→ **Problem**
Print the data exactly. Pictures stay out.
[Records supplied — start]
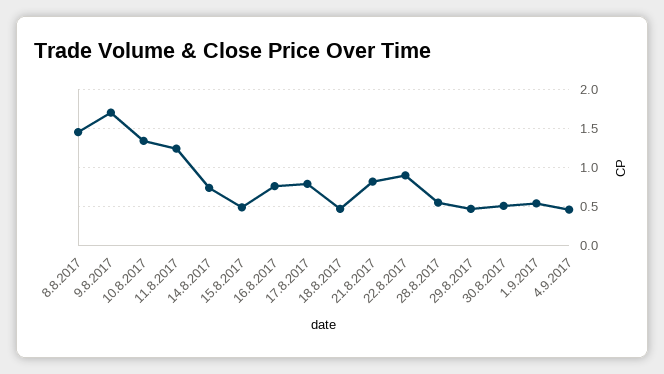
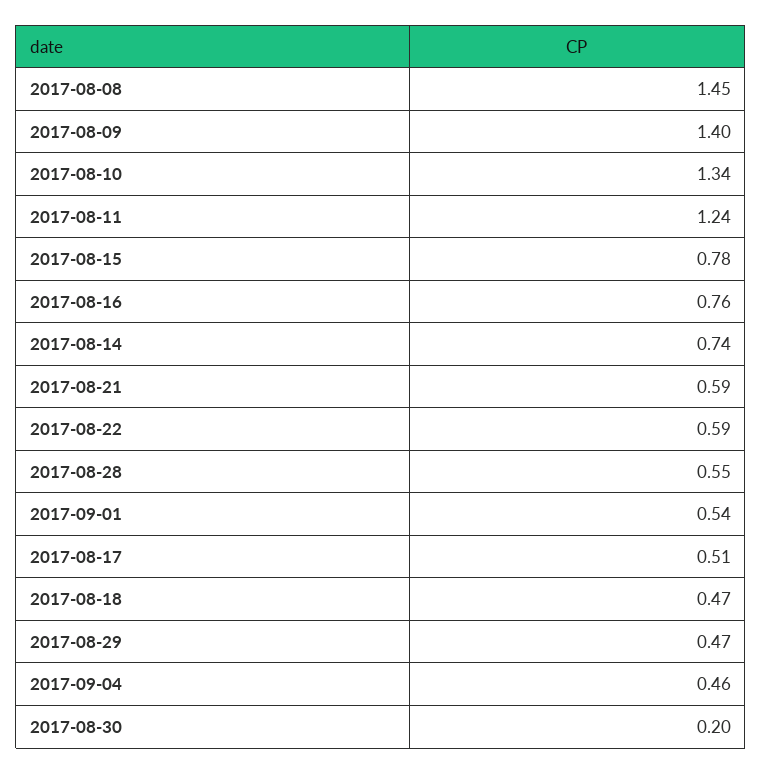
9.8.2017: 1.7 -> 1.4
15.8.2017: 0.5 -> 0.78
17.8.2017: 0.8 -> 0.51
21.8.2017: 0.8 -> 0.59
22.8.2017: 0.9 -> 0.59
30.8.2017: 0.5 -> 0.2

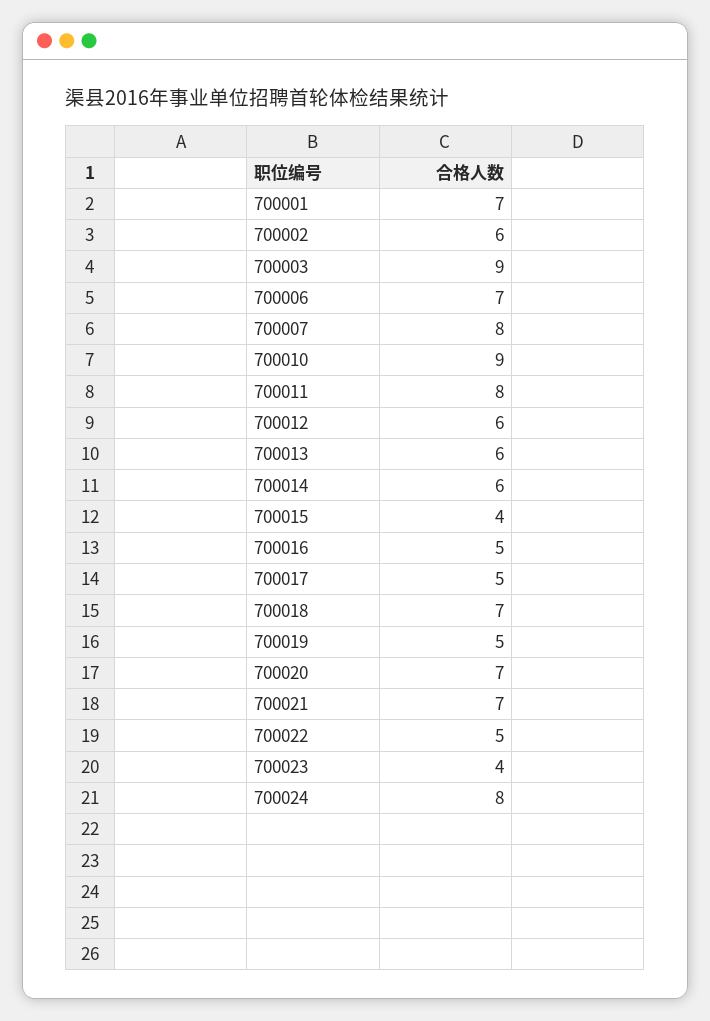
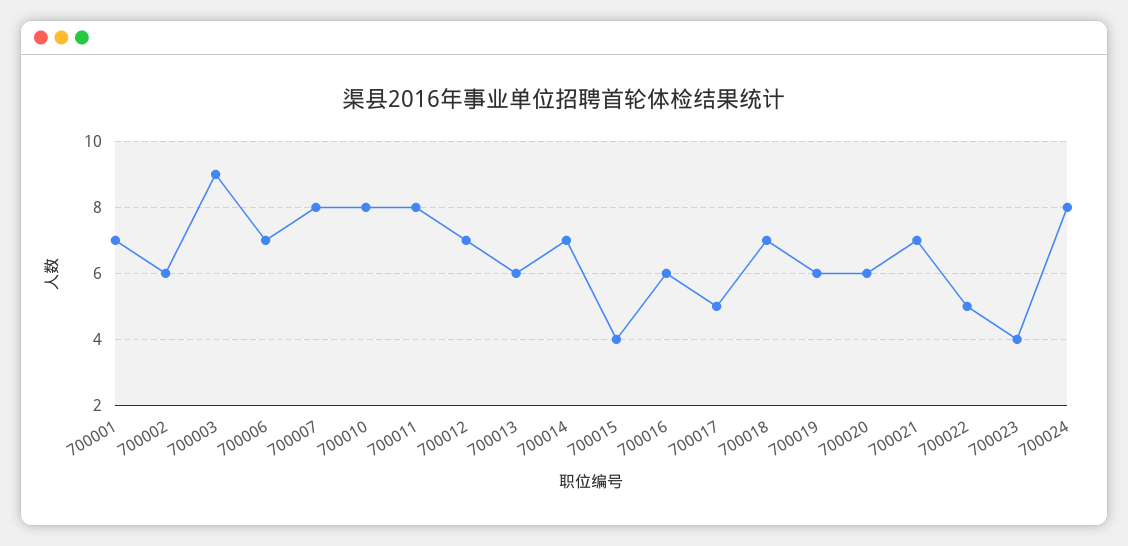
700010: 9 -> 8
700012: 6 -> 7
700014: 6 -> 7
700016: 5 -> 6
700019: 5 -> 6
700020: 7 -> 6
[Records supplied — finish]
→ **Written reply**
9.8.2017: 1.7 -> 1.4
15.8.2017: 0.5 -> 0.78
17.8.2017: 0.8 -> 0.51
21.8.2017: 0.8 -> 0.59
22.8.2017: 0.9 -> 0.59
30.8.2017: 0.5 -> 0.2

700010: 9 -> 8
700012: 6 -> 7
700014: 6 -> 7
700016: 5 -> 6
700019: 5 -> 6
700020: 7 -> 6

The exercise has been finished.